● YOUR INSTRUCTIONS:
Return the full listing unchanged, apart from leaving out its images.

● RECORDS TO USE:
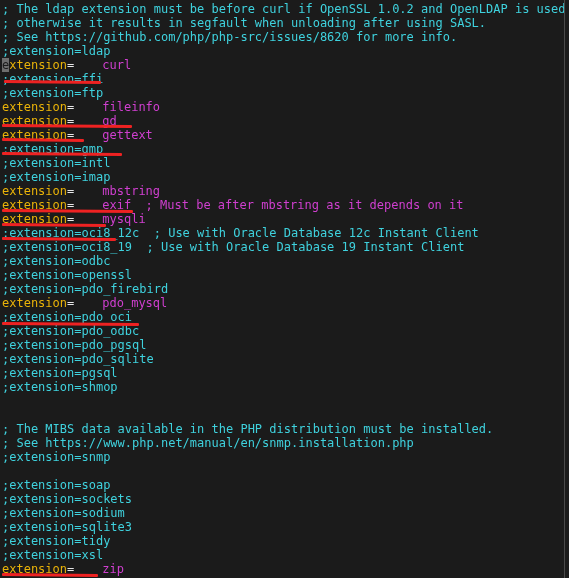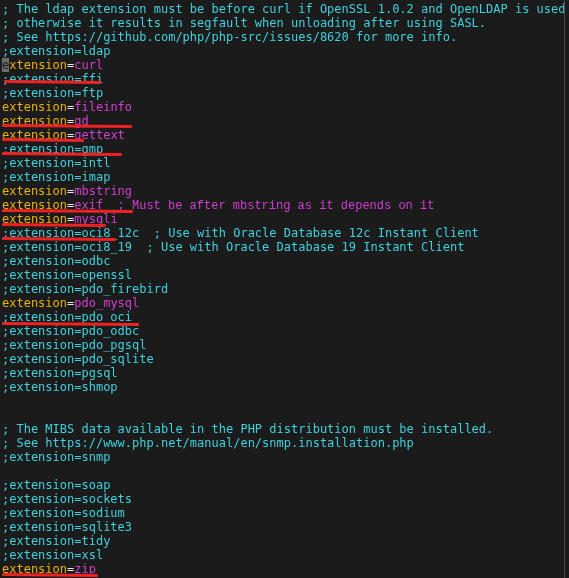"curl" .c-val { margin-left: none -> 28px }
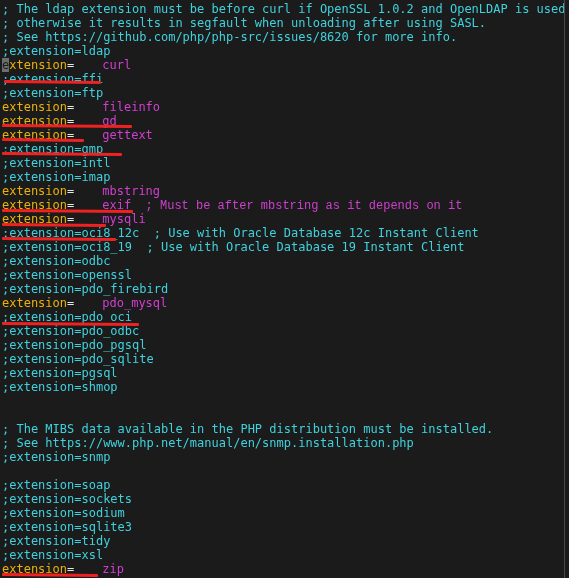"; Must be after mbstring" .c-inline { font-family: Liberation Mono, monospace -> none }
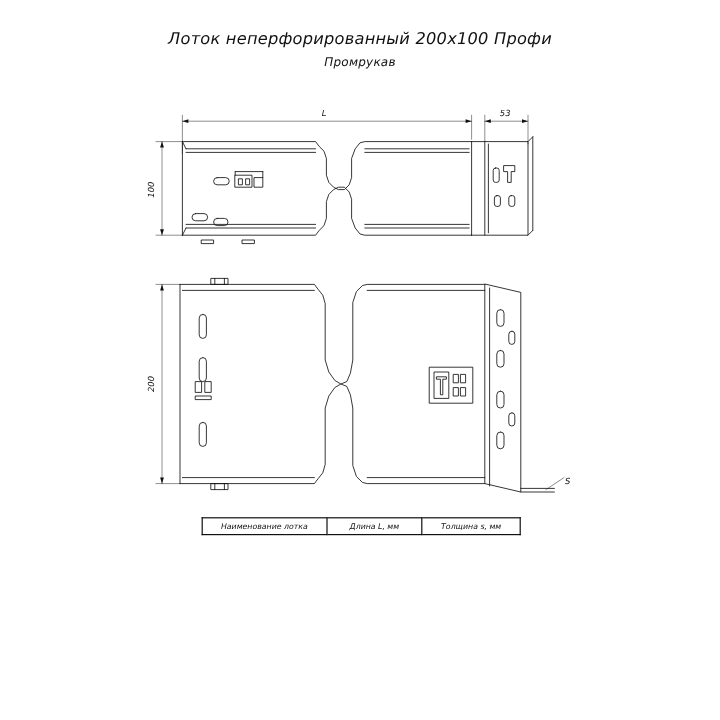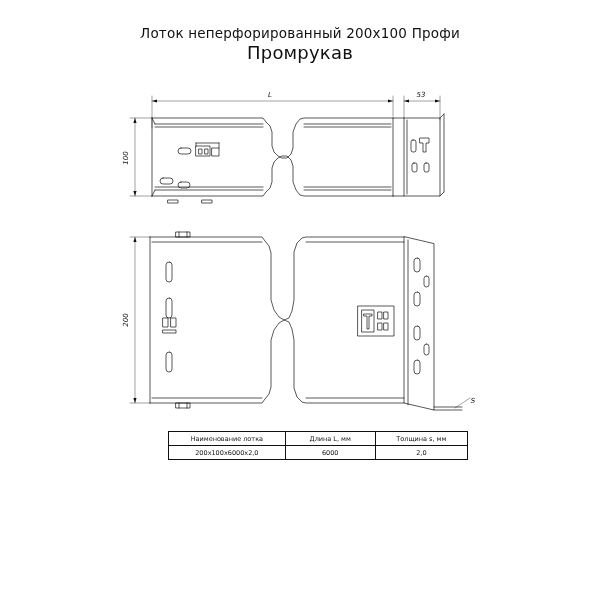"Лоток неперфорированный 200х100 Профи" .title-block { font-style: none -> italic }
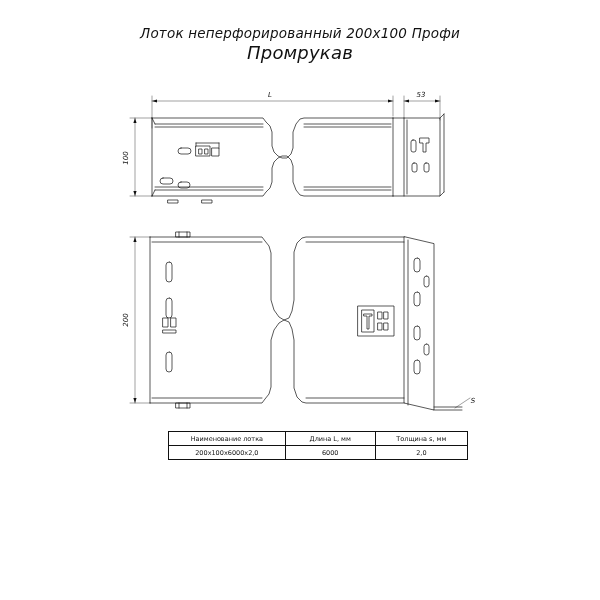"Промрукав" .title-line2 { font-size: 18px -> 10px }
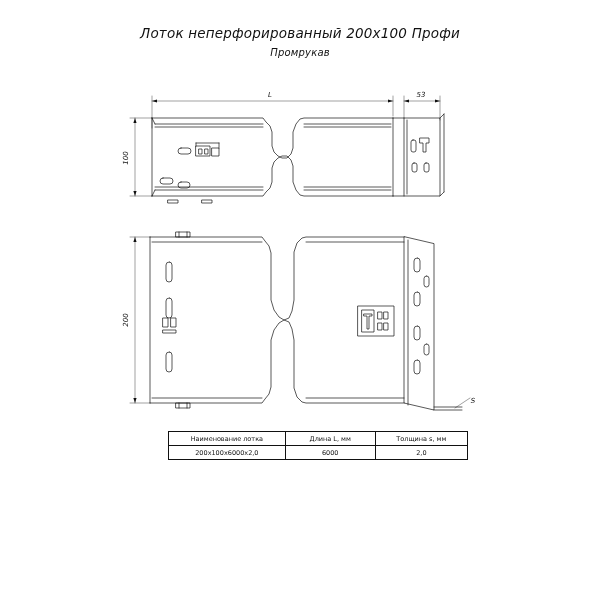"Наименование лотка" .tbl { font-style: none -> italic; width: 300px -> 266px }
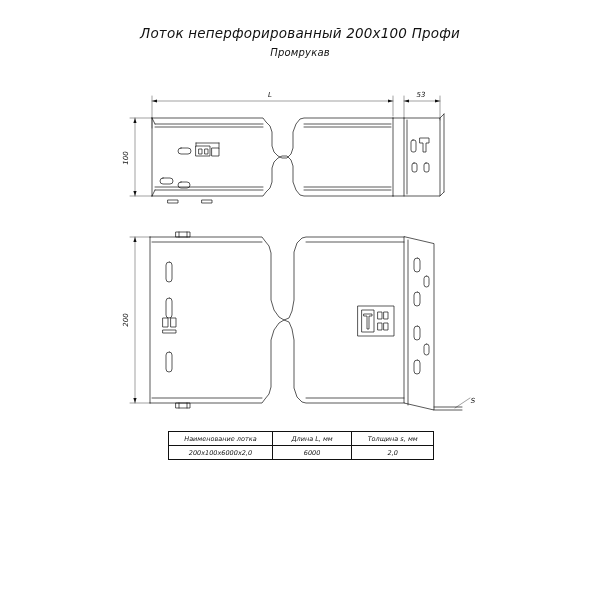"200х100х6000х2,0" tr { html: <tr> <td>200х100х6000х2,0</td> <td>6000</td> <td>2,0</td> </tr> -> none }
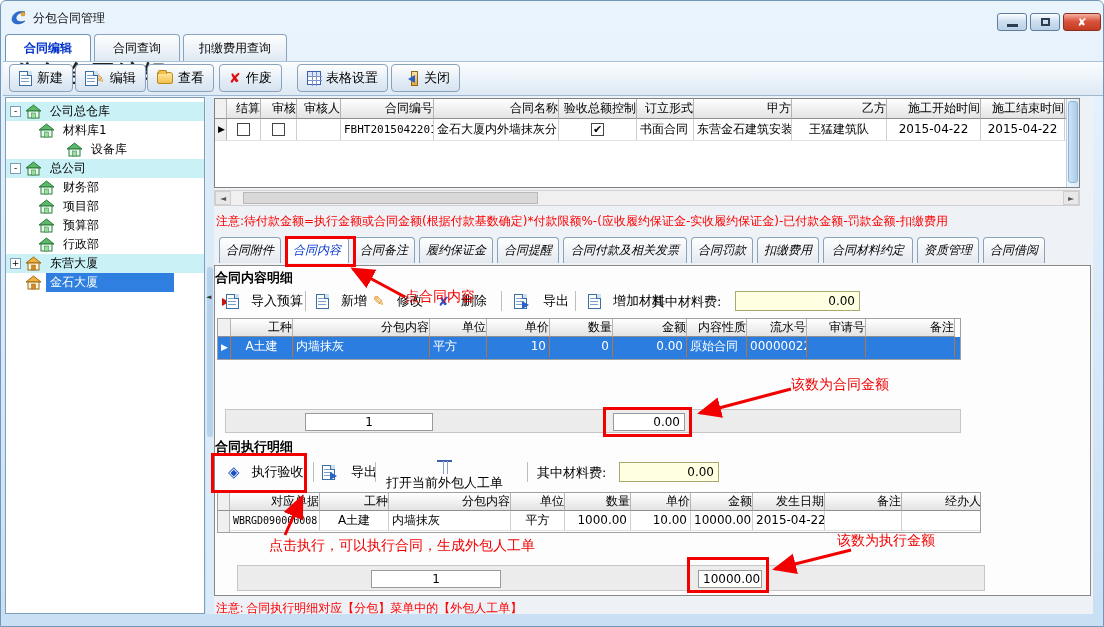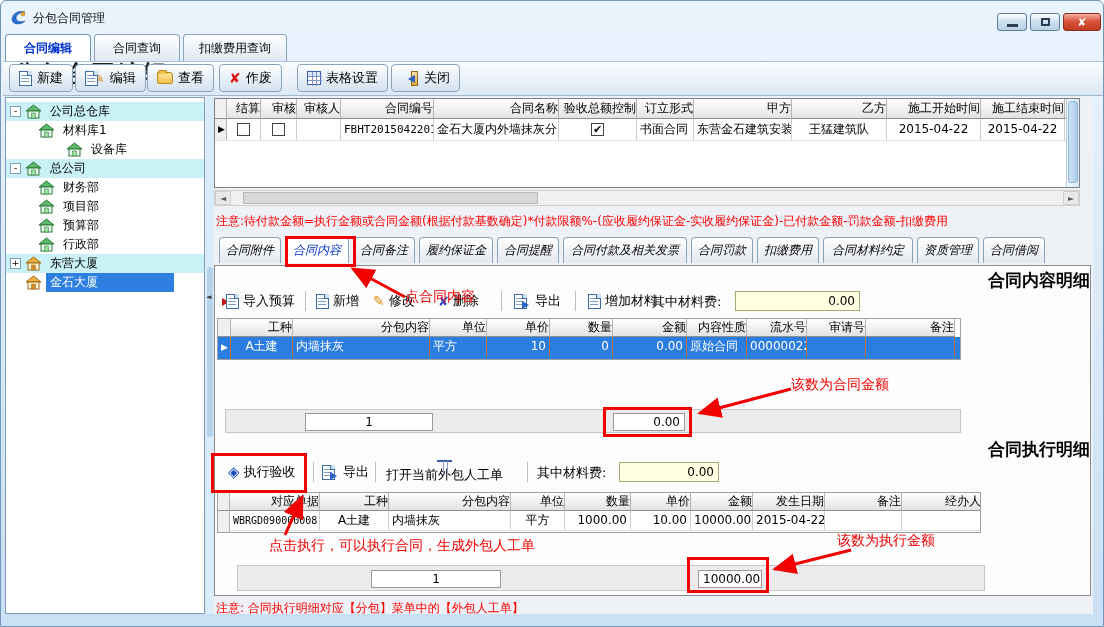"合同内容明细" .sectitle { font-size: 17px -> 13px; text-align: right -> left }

● SOLUTION FOR THIS EXERCISE:
"curl" .c-val { margin-left: none -> 28px }
"; Must be after mbstring" .c-inline { font-family: Liberation Mono, monospace -> none }
"Лоток неперфорированный 200х100 Профи" .title-block { font-style: none -> italic }
"Промрукав" .title-line2 { font-size: 18px -> 10px }
"Наименование лотка" .tbl { font-style: none -> italic; width: 300px -> 266px }
"200х100х6000х2,0" tr { html: <tr> <td>200х100х6000х2,0</td> <td>6000</td> <td>2,0</td> </tr> -> none }
"合同内容明细" .sectitle { font-size: 17px -> 13px; text-align: right -> left }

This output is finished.